Far too often, physicians are forced to enter into a kind of further debilitating co-dependent role as they treat symptoms at the expense of sustaining the behaviors and actions that prompted the “disease” in the first place.
It is a frequently accepted social pattern to serve and drink alcoholic beverages.
To do so is done with frequent attentiveness to the variety of colorful and sophisticated nuances of taste and selections offered by a seemingly endless variety of delightfully displayed and well-articulated options by which one can “enjoy” the effects of such intoxicants. But there is a reality to be faced. Alcohol is toxic to the body. It can serve as a disinfectant. At its best it serves in primitive fashion as a painkiller and may appropriately be given to the dying for such purposes. At the same time, to portray the results of alcoholism on the stage of life is to see disease, dysfunction, despair, disability, and endless episodes of vomiting, disorientation, boisterous and destructive behaviors, a pattern of social and societal disengagement created by a foreign substance entering the human body and attacking it with a vengeance.

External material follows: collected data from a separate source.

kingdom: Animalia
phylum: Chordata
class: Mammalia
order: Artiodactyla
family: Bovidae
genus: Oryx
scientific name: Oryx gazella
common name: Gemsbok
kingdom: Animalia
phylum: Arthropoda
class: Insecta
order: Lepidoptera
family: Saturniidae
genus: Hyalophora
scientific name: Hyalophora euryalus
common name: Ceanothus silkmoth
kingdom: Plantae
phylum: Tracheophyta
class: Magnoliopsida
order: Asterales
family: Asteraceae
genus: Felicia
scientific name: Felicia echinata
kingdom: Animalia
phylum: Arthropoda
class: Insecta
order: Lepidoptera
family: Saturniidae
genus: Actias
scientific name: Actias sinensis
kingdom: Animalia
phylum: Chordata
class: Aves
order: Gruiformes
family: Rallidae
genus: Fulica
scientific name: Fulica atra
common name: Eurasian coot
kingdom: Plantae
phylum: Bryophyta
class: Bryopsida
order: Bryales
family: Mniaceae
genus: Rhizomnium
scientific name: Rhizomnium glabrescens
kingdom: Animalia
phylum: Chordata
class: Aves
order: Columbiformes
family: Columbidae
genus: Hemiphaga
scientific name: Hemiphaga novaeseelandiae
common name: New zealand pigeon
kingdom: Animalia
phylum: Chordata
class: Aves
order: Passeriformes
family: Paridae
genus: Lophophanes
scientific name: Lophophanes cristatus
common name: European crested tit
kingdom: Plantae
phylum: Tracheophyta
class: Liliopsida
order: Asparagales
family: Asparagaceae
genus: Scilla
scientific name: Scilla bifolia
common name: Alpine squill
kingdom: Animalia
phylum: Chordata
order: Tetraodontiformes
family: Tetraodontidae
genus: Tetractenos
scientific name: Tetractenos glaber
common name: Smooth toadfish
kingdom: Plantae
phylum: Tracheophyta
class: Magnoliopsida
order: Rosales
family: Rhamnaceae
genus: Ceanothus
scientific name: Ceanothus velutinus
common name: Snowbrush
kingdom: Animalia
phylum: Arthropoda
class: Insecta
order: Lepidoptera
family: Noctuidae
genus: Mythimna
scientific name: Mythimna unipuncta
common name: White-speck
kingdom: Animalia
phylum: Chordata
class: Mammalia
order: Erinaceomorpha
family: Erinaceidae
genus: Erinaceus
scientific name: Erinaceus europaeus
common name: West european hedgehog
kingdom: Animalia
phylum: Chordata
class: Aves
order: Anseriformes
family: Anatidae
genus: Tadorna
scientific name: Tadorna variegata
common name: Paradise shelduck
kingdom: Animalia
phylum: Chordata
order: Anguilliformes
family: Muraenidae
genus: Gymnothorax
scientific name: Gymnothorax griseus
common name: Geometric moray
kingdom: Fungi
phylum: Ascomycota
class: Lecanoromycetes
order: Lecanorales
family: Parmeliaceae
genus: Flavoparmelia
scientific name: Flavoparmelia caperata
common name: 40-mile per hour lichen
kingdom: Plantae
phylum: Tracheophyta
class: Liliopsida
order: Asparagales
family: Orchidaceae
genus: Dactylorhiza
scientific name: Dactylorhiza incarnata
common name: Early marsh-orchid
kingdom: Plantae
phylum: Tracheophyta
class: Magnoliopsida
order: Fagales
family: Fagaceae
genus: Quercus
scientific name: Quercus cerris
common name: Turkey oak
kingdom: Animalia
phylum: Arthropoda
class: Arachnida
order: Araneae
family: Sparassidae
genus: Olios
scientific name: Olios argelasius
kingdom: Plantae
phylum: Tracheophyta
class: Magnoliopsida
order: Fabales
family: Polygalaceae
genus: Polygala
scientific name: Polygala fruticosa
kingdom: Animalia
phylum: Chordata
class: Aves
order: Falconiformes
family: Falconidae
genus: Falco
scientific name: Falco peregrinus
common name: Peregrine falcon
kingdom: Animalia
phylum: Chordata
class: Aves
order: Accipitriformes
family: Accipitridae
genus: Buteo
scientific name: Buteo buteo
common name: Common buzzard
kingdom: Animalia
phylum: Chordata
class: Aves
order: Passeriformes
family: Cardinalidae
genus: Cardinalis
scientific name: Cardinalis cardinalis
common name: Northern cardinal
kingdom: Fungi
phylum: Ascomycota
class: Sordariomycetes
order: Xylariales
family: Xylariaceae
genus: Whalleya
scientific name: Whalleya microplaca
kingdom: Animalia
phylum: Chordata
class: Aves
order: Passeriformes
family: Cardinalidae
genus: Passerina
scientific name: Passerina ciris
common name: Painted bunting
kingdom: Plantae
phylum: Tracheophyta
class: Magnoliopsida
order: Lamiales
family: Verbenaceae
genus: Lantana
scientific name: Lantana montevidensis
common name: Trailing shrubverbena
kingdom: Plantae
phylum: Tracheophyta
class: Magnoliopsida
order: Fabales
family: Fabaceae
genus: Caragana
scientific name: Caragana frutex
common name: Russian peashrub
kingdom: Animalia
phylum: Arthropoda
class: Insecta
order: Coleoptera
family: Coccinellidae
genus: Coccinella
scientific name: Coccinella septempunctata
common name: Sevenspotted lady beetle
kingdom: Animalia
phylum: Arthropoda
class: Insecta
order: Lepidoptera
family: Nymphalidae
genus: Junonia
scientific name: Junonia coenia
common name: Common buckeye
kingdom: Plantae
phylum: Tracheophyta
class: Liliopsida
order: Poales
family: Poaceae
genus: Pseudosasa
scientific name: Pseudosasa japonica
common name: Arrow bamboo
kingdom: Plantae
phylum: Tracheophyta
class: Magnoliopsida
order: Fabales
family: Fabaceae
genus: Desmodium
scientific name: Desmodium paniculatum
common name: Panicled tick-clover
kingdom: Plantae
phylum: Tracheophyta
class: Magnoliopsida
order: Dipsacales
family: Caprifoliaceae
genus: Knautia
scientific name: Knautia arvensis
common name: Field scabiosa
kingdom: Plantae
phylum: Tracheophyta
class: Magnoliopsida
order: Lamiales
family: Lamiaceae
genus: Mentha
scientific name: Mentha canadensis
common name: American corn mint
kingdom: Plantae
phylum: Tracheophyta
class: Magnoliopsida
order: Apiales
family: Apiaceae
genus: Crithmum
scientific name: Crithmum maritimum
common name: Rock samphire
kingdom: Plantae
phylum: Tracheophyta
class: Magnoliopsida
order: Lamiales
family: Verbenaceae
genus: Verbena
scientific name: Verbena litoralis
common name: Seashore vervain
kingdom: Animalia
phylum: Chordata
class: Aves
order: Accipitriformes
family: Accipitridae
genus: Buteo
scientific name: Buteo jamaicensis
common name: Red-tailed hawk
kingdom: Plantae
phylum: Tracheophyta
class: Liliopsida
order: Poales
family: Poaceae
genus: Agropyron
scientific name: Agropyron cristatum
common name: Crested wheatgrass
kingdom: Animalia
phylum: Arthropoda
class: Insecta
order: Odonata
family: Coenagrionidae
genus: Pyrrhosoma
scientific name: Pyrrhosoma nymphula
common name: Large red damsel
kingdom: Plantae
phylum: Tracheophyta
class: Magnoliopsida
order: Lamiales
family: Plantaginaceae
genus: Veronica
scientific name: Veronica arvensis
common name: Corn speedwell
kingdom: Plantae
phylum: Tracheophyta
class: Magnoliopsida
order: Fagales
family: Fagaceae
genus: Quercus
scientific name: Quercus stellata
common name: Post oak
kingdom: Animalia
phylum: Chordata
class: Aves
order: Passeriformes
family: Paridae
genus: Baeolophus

Many today utilize this socially accepted and readily available toxin to treat their “dis-ease.” Many very real and treatable physical conditions are often “self-medicated” by individuals who go to the nearest source of cheap “pain relief.” Others have come to a pattern of self-destruction by the yearning for acceptance that drove them to act and adopt patterns that were assumed to be socially enhancing to their lives. All the while…not recognizing the socially debilitating effects of their actions, and equally physically debilitating results.
Perhaps it isn’t until you have attended the funeral of a teenager who died of alcohol poisoning that such a message stands out in contrast to the 75 year old closet alcoholic whose wife bears the scars and emotional devastation of years behind closed doors of pain.
We have our ailments. We have our pain. We have our suffering. But the tragedy of our time is that we multiply our agonies by our actions and decisions that rather than helping, only create further problems. There is wisdom, born from above, that God extends to us through His Son Jesus Christ. It is the comprehension of a new life and a new way of living. It is a gift to be received in faith…it is recognition of our need to turn to God for our help and salvation. It is an understanding that what ails us most is a broken relationship with our creator and giver of life.
When that relationship is set right…the ailments and pains and diseases become matters with which we can deal redemptively, in ways that direct us to the healing and life sustaining provisions of God. I thank God for the wonderful gifts of physicians and surgeons and nurses and pharmacists and therapists of all kinds who work daily to alleviate the pains and suffering of those who are sick. What I also rejoice to see are those gifts of God’s giving that are used daily to promote healing and health through actions and choices that preempt needless suffering in the first place.